April 15, 2025
They’re Saying the Quiet Part Out Loud: Deporting U.S. Citizens to El Salvador

There are moments in history when the masks slip. When authoritarian leanings stop whispering and start shouting. We just had one of those moments.

This past week, the Trump administration crossed a line many of us have warned about—but few truly believed they’d see: open discussion of deporting American citizens to foreign prisons without trial or due process. Not to Guantanamo. Not to a classified black site. But to CECOT, El Salvador’s mega-prison infamous for its brutal conditions and human rights violations.

Let’s walk through how we got here.

📅 A Week of Escalation

 March 15, 2025

 Over 260 migrants, mainly from Venezuela and El Salvador, were deported en masse to CECOT under the 1798 Alien Enemies Act. The administration claimed gang affiliations—without showing evidence, without trial.

April 4

 A federal judge ordered the return of Kilmar Abrego García, a Maryland resident with protected status and no criminal record, who was deported to CECOT. The government called it an “administrative error.” Comforting.

April 10

 The Supreme Court ruled that the administration must facilitate García’s release—but didn’t mandate his return. A legal shrug. The government then argued it was El Salvador’s problem now. García remains behind bars.

April 14

 President Trump met with Salvadoran President Nayib Bukele at the White House. In a video now circulating online, they shook hands and doubled down: Bukele refused to return García. Trump floated sending American citizens—convicted of violent crimes—to CECOT next. The crowd cheered. No one blinked.

⚠️ Why This Should Terrify You

 This isn’t about immigration anymore. This is about citizenship. About due process. About the constitutional protections that once defined American identity.

It’s also about narrative control. Because let’s be honest:

📚 Writers are storytellers. And authoritarian regimes always come for the storytellers first.

The subtext of this week’s announcements? If the state can redefine someone’s citizenship, they can silence critics. If they can outsource imprisonment, they can ignore domestic oversight. If they can erase your rights with a handshake, no court is going to save you after the fact.

What’s stopping them from saying a journalist “encouraged unrest”? Or that an author “sympathized with subversives”? Or that someone’s fictional characters promote “anti-American ideologies”?

It’s not paranoid. It’s precedent. The foundation's being poured in real time.

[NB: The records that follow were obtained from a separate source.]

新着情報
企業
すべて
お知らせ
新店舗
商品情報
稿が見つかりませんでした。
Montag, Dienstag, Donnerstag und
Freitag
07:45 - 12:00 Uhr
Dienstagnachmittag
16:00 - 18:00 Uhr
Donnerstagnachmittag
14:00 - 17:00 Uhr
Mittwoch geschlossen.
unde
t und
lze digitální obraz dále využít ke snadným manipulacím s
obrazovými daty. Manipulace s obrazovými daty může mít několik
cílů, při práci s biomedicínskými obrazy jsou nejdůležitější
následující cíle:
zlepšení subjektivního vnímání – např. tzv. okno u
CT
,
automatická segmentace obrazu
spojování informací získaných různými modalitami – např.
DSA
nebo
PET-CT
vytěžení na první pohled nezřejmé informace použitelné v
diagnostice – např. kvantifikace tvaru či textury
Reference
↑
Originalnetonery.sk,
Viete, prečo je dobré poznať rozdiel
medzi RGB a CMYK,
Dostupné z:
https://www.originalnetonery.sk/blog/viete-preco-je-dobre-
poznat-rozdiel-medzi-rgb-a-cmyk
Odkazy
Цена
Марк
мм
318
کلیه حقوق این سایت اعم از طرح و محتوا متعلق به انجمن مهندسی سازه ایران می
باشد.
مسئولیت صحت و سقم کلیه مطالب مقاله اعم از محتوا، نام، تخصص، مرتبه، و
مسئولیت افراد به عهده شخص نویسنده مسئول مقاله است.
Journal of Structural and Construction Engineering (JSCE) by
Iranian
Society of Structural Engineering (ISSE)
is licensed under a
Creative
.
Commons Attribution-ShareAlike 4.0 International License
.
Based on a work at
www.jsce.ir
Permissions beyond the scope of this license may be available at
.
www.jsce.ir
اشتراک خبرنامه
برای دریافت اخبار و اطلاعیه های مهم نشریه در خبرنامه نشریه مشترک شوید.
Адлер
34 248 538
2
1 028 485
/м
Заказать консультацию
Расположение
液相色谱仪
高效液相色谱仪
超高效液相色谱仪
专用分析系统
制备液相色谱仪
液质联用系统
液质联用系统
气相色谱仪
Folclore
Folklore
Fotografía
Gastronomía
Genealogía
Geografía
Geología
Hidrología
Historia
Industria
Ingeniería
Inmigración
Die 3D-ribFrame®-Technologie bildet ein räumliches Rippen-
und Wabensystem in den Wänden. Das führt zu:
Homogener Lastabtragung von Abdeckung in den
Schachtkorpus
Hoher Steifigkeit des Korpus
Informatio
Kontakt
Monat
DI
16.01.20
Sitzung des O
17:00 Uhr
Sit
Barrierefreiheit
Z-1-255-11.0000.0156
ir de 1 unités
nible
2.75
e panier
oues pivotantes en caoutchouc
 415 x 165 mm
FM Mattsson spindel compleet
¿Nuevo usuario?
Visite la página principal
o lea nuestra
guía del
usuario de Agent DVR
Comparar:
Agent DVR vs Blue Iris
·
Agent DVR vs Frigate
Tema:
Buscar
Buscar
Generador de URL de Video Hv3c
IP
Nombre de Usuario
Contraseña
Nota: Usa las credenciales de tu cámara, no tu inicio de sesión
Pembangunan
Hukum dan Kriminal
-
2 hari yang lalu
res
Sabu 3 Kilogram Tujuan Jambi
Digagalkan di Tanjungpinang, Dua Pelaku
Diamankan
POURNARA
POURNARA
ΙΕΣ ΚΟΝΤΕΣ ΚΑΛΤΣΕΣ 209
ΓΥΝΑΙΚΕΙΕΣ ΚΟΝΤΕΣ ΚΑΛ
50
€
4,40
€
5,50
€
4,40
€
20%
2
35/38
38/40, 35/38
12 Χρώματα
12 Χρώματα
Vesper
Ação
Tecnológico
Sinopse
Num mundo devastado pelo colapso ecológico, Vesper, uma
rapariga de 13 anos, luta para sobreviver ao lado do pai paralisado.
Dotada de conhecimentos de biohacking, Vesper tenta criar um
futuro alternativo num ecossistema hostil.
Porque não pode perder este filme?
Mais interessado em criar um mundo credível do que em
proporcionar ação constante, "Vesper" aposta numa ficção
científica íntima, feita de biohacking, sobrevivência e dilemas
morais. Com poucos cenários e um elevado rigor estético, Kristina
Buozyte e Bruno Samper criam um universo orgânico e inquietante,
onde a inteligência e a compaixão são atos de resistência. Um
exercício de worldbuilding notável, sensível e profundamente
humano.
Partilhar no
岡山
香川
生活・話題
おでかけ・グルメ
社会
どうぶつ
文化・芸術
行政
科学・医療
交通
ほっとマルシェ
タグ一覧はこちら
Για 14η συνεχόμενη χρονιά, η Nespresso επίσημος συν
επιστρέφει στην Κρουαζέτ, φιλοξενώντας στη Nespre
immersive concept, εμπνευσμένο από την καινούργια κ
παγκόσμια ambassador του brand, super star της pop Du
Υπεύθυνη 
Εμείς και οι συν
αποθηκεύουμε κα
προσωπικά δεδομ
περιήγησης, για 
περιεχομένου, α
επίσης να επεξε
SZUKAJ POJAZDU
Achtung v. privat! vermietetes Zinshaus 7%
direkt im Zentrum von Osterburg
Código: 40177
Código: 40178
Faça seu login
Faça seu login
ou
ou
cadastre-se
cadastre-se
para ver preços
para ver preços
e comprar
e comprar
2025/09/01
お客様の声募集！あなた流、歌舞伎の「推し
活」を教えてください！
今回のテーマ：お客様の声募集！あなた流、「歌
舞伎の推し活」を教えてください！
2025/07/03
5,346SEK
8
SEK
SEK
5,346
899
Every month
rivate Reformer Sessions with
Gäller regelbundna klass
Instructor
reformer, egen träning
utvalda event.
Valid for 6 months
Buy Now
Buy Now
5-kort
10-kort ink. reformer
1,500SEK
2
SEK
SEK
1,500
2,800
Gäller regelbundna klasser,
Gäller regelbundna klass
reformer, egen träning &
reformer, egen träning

🖊 Why Writers Must Keep Writing

 If you're a writer, a creator, a thinker—especially one with the gall to disagree—you’ve probably already felt the chill creep in. The hesitation before posting. The second-guessing of a plotline. The quiet urge to "wait and see."

That’s exactly the point.

But here’s the truth: the minute we stop telling uncomfortable stories, the people in power stop being uncomfortable. And that’s when they get dangerous.

So write the book. Publish the poem. Tell the damn story that makes them squirm.

Because the alternative? Is silence.

And silence is exactly what they’re hoping for.